Training providers are predicting an underspend for the government’s Train to Gain and apprenticeship programmes next year, despite the large growth in employer demand for the programmes over recent months.

The Association of Learning Providers says a lack of management control over the £2 billion budget for both programmes is the root cause of the problem. Frustration among its members has been heightened by a belief that the required cash is available but it is not being released by the Learning and Skills Council (LSC) across the English regions.

Skills secretary John Denham has confirmed that training providers and colleges will receive payment for all trainees in learning before 1 April this year, but providers have been told that they were facing big cuts in their indicative contract values for 2009-10. Yet despite promises at senior levels that these values were being reviewed, providers have been unable to get locally the specific assurances they need to maintain capacity and financial viability.
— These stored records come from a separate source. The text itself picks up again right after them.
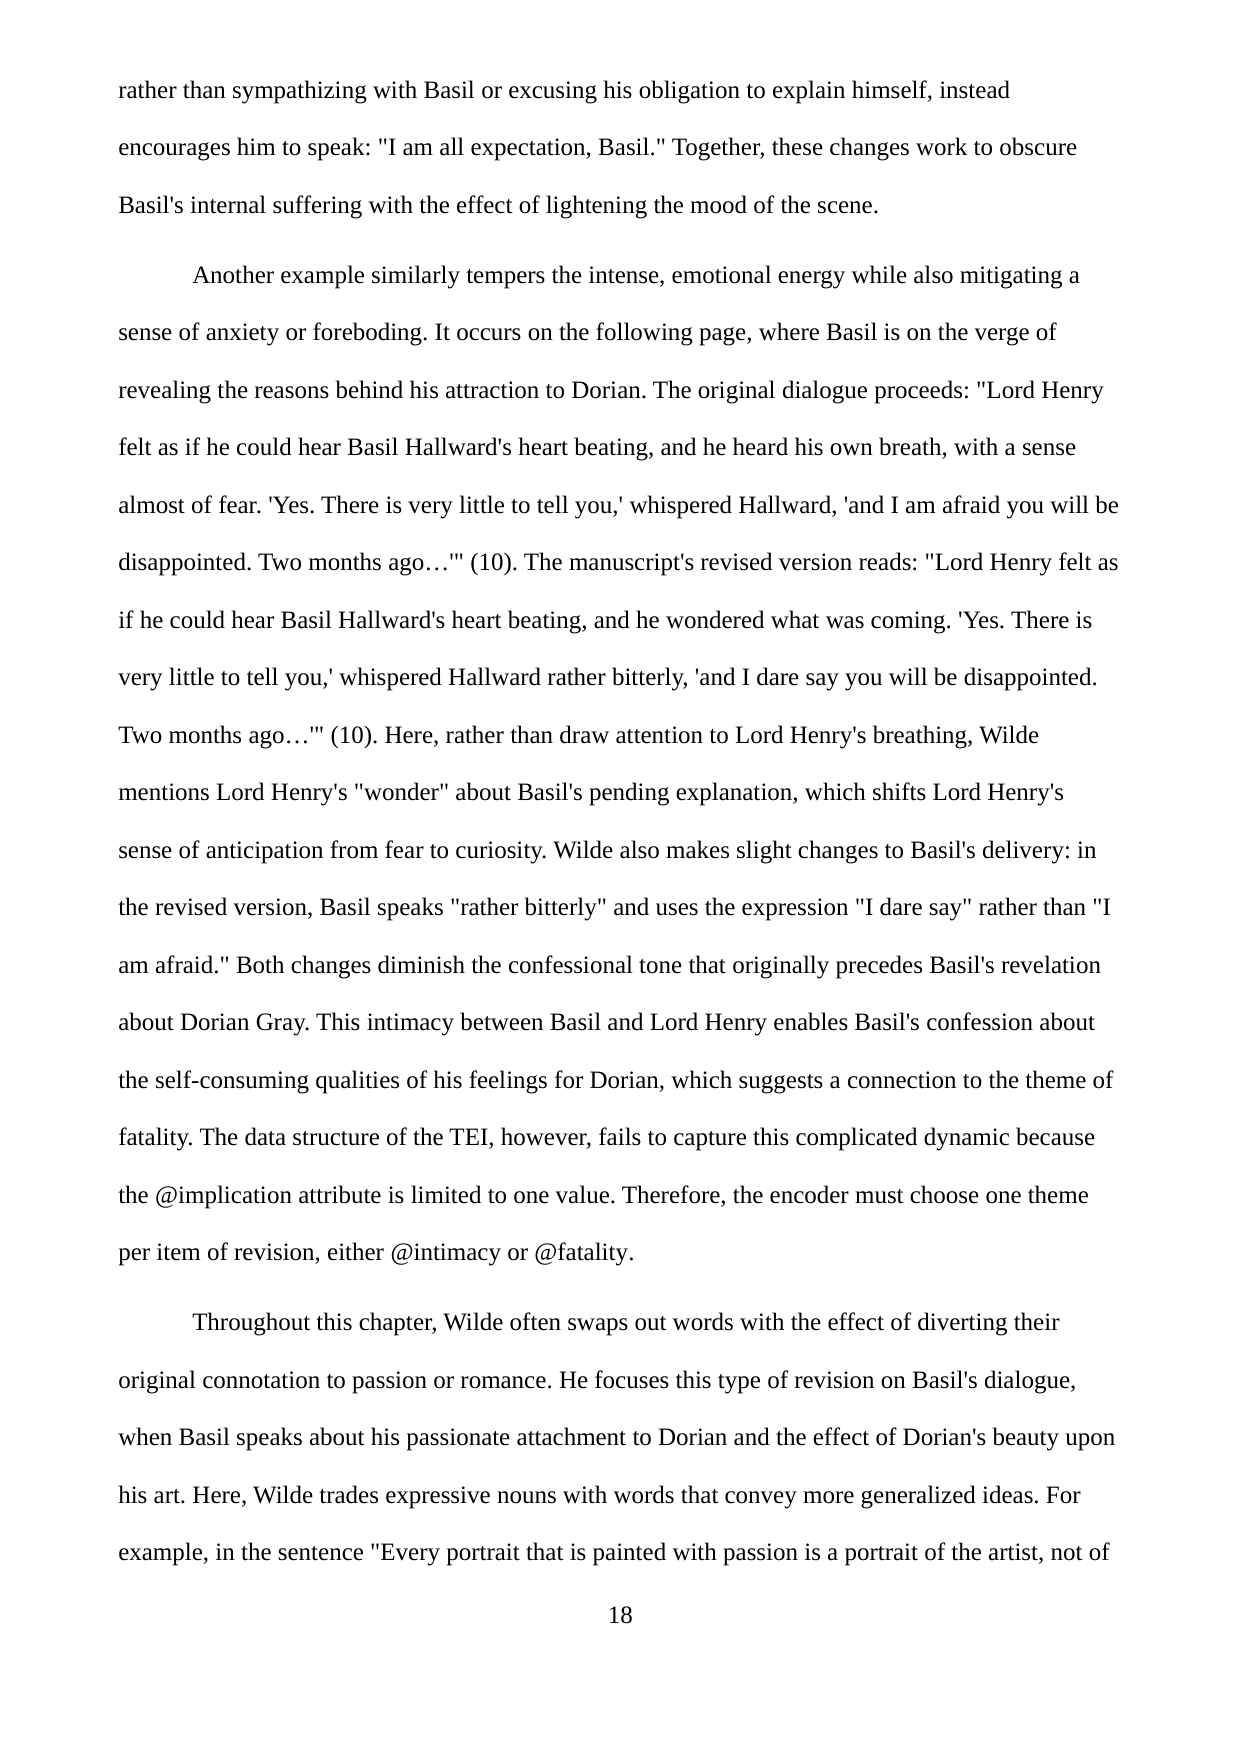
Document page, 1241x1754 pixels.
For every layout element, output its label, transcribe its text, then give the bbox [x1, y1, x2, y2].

text Another example similarly tempers the intense, emotional energy while also mitigating a sense of anxiety or foreboding. It occurs on the following page, where Basil is on the verge of revealing the reasons behind his attraction to Dorian. The original dialogue proceeds: "Lord Henry felt as if he could hear Basil Hallward's heart beating, and he heard his own breath, with a sense almost of fear. 'Yes. There is very little to tell you,' whispered Hallward, 'and I am afraid you will be disappointed. Two months ago…'" (10). The manuscript's revised version reads: "Lord Henry felt as if he could hear Basil Hallward's heart beating, and he wondered what was coming. 'Yes. There is very little to tell you,' whispered Hallward rather bitterly, 'and I dare say you will be disappointed. Two months ago…'" (10). Here, rather than draw attention to Lord Henry's breathing, Wilde mentions Lord Henry's "wonder" about Basil's pending explanation, which shifts Lord Henry's sense of anticipation from fear to curiosity. Wilde also makes slight changes to Basil's delivery: in the revised version, Basil speaks "rather bitterly" and uses the expression "I dare say" rather than "I am afraid." Both changes diminish the confessional tone that originally precedes Basil's revelation about Dorian Gray. This intimacy between Basil and Lord Henry enables Basil's confession about the self-consuming qualities of his feelings for Dorian, which suggests a connection to the theme of fatality. The data structure of the TEI, however, fails to capture this complicated dynamic because the @implication attribute is limited to one value. Therefore, the encoder must choose one theme per item of revision, either @intimacy or @fatality. [118, 260, 1122, 1266]
text Throughout this chapter, Wilde often swaps out words with the effect of diverting their original connotation to passion or romance. He focuses this type of revision on Basil's dialogue, when Basil speaks about his passionate attachment to Dorian and the effect of Dorian's beauty upon his art. Here, Wilde trades expressive nouns with words that convey more generalized ideas. For example, in the sentence "Every portrait that is painted with passion is a portrait of the artist, not of [118, 1307, 1122, 1566]
text rather than sympathizing with Basil or excusing his obligation to explain himself, instead encourages him to speak: "I am all expectation, Basil." Together, these changes work to obscure Basil's internal suffering with the effect of lightening the mood of the scene. [118, 75, 1122, 219]
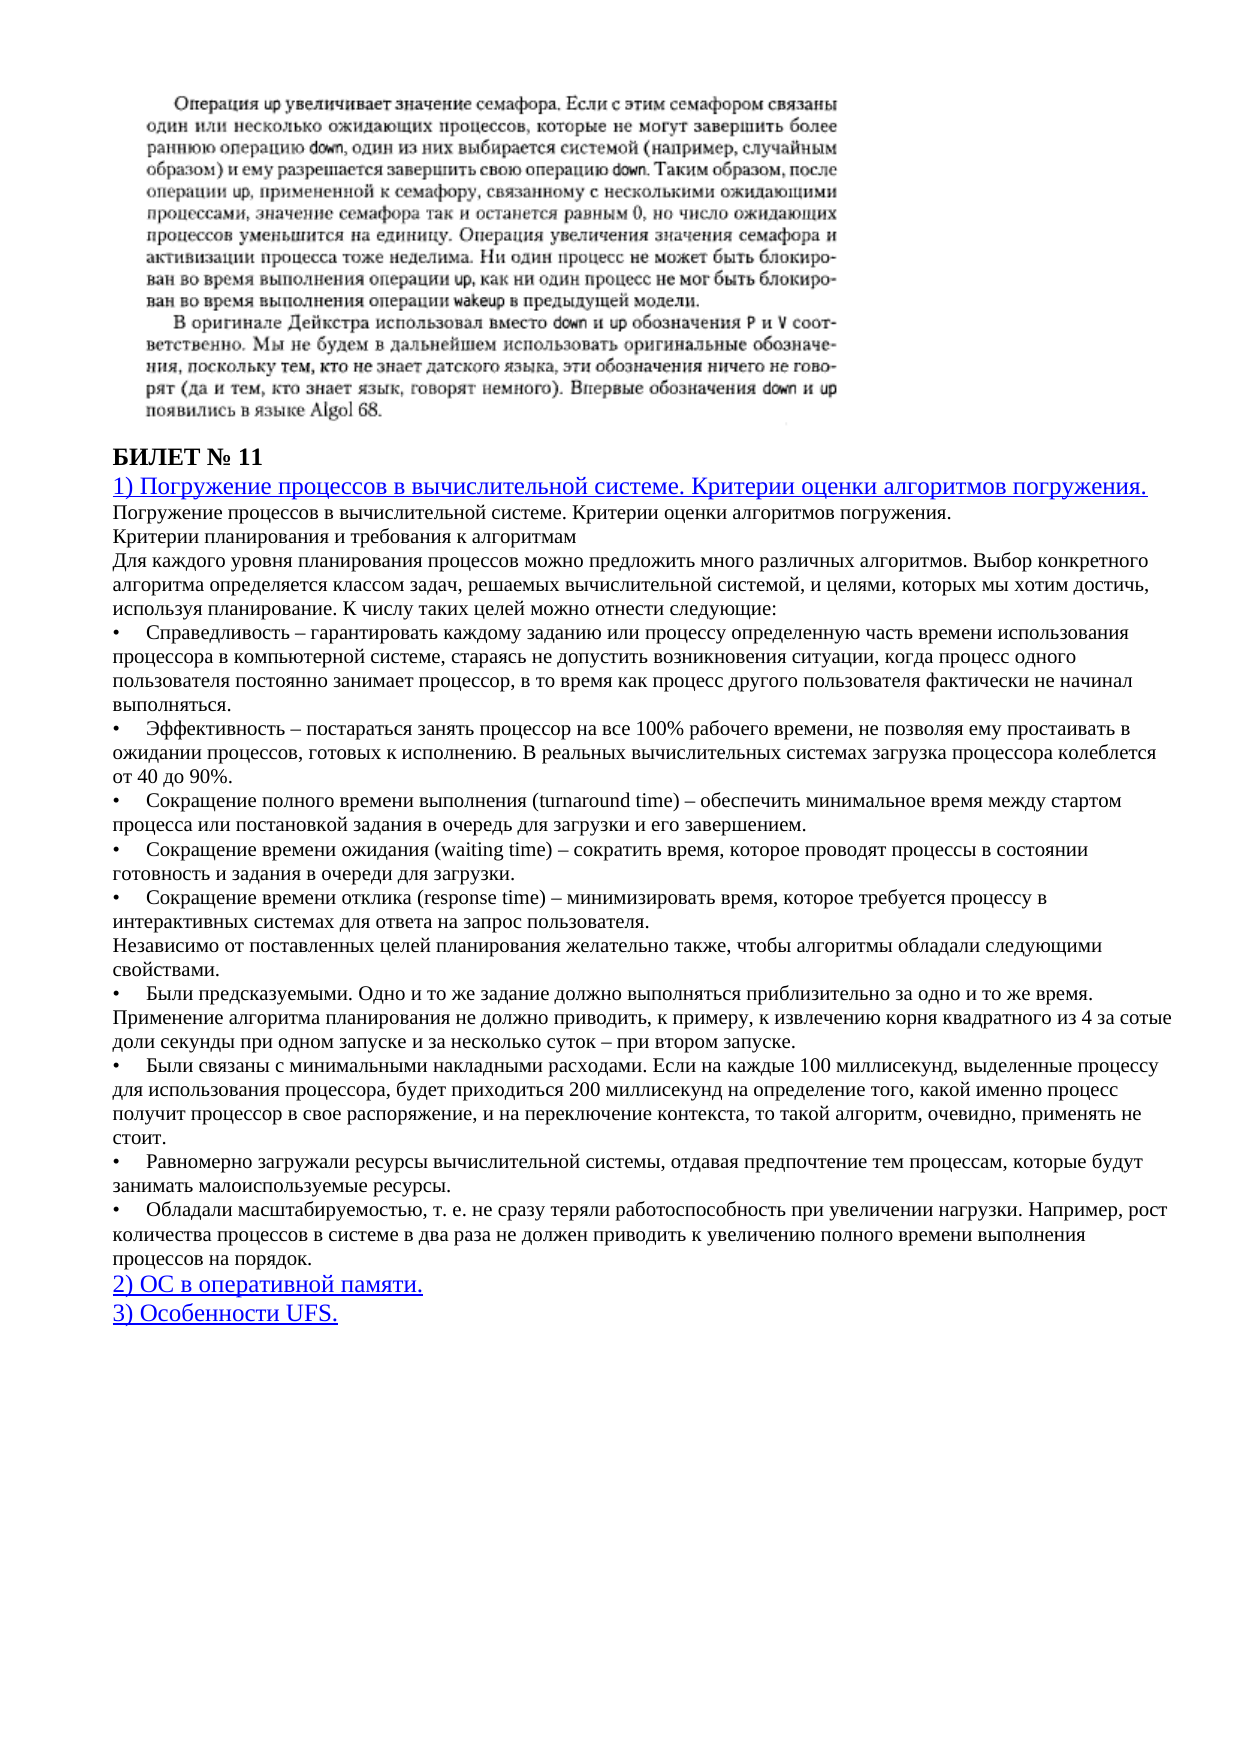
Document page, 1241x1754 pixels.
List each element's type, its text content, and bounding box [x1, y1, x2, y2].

text Критерии планирования и требования к алгоритмам [112, 524, 1181, 548]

Providers have therefore begun cutting back on provision and issuing redundancy notices to staff.

ALP chief executive Graham Hoyle told FE News: "We are still, sadly, currently moving towards a massive reduction in volumes for the rest of 2009 – a reduction of course that has already started."

ALP points out that if the LSC manages to sort out the finances for Train to Gain, and providers see reductions in the proposed cuts for their contracts, the current release of staff will impact on capacity to deliver the programme next year.

Training providers have also voiced frustration at an ‘over-simplistic’ analysis by officials over why things have gone wrong. Providers have been congratulated for stimulating unprecedented demand from employers for Train to Gain after ALP’s recommendations for making the programme more flexible were accepted before the start of the year, but at the same time they appear to have been blamed for being too successful. ALP argues that providers have always been aware that the programme had an overall finite budget and this is why it had submitted proposals two years ago on how the LSC could manage successfully the demand-led core of programme, by for example switching funding allocations from poor to good performing providers within a 12-month contract period.

Providers complain that they have seen little evidence of this ‘real-time management’ in the regions despite the well-publicised £100 million underspend last year.